> [Directions for this task] From the listing below, please keep only the lines that contain the word "True" and copy them out.

> [Records for this task]

↓

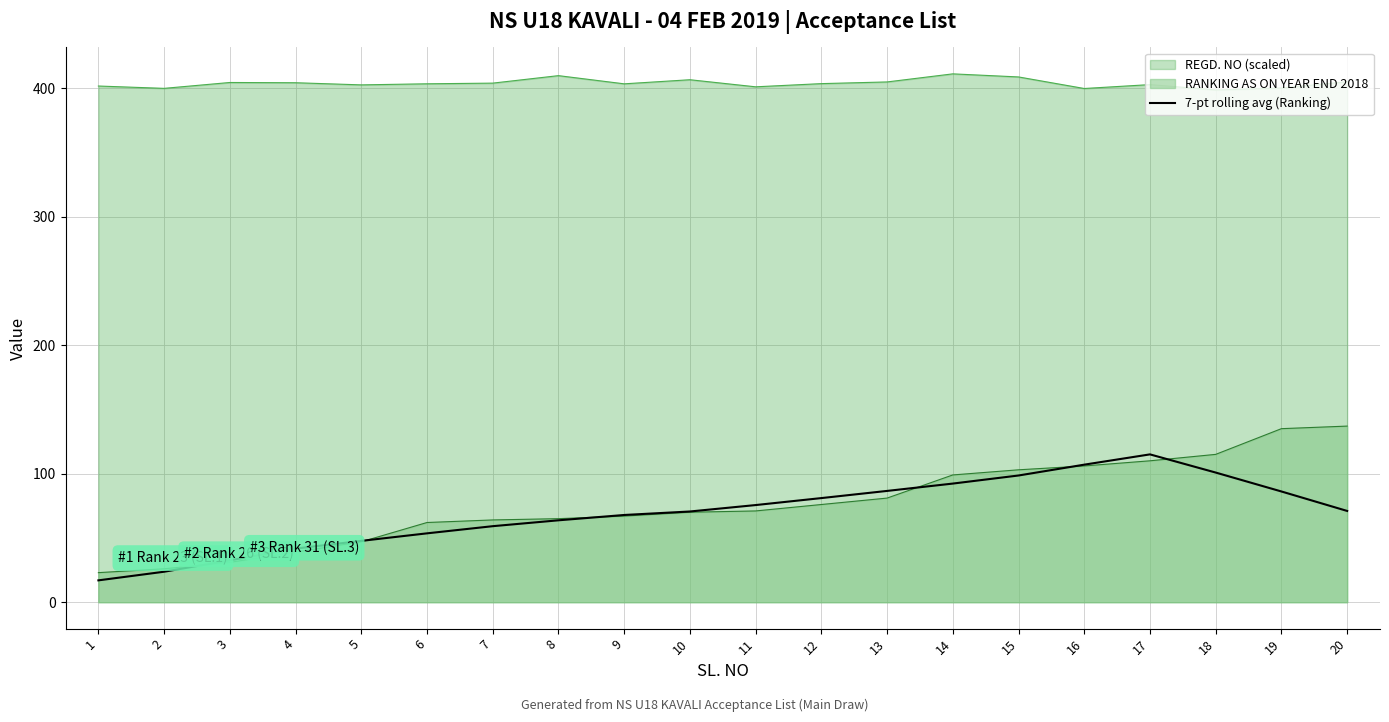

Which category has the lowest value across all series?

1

↑
↓

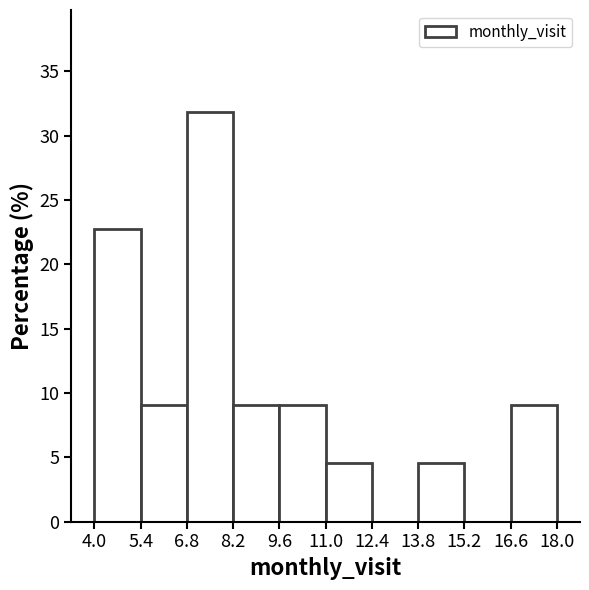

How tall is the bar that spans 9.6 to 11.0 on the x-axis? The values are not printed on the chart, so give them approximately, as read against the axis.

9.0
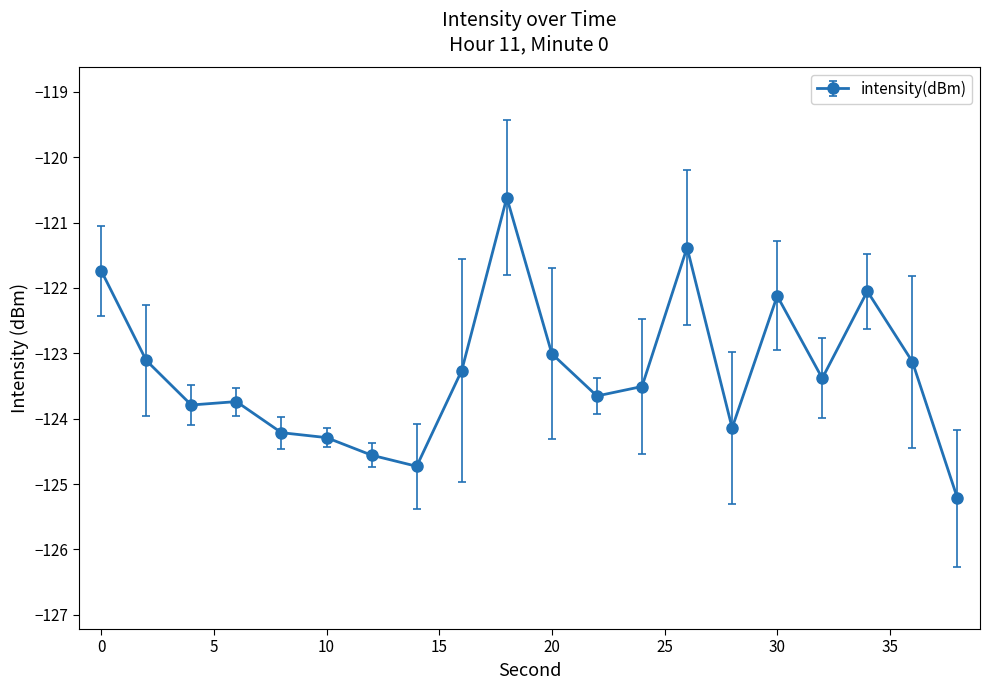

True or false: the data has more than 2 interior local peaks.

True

↑
↓

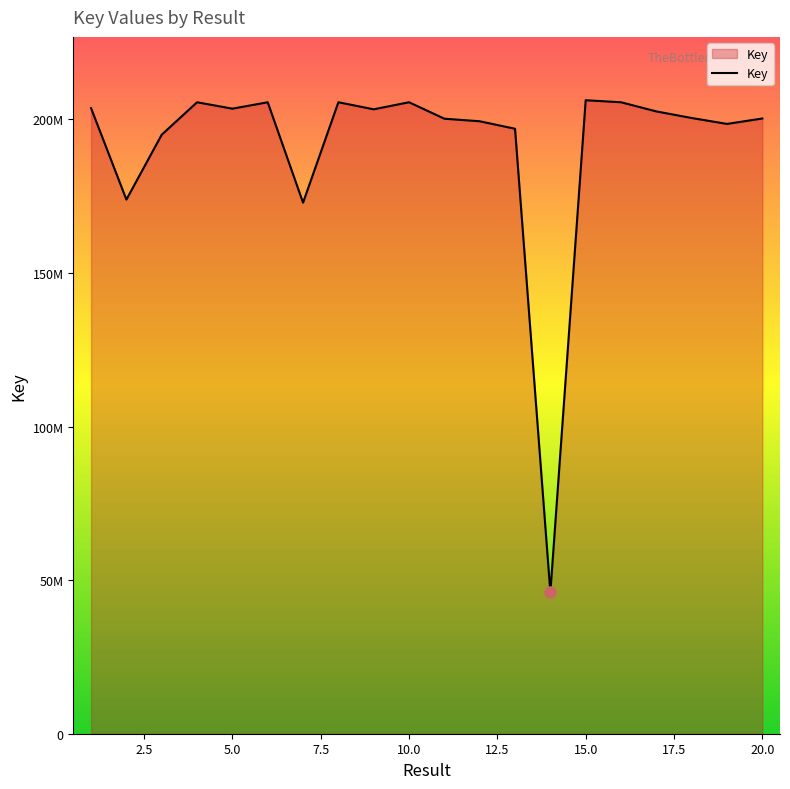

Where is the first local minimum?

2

↑

> [The completed task]
True or false: the data has more than 2 interior local peaks.
True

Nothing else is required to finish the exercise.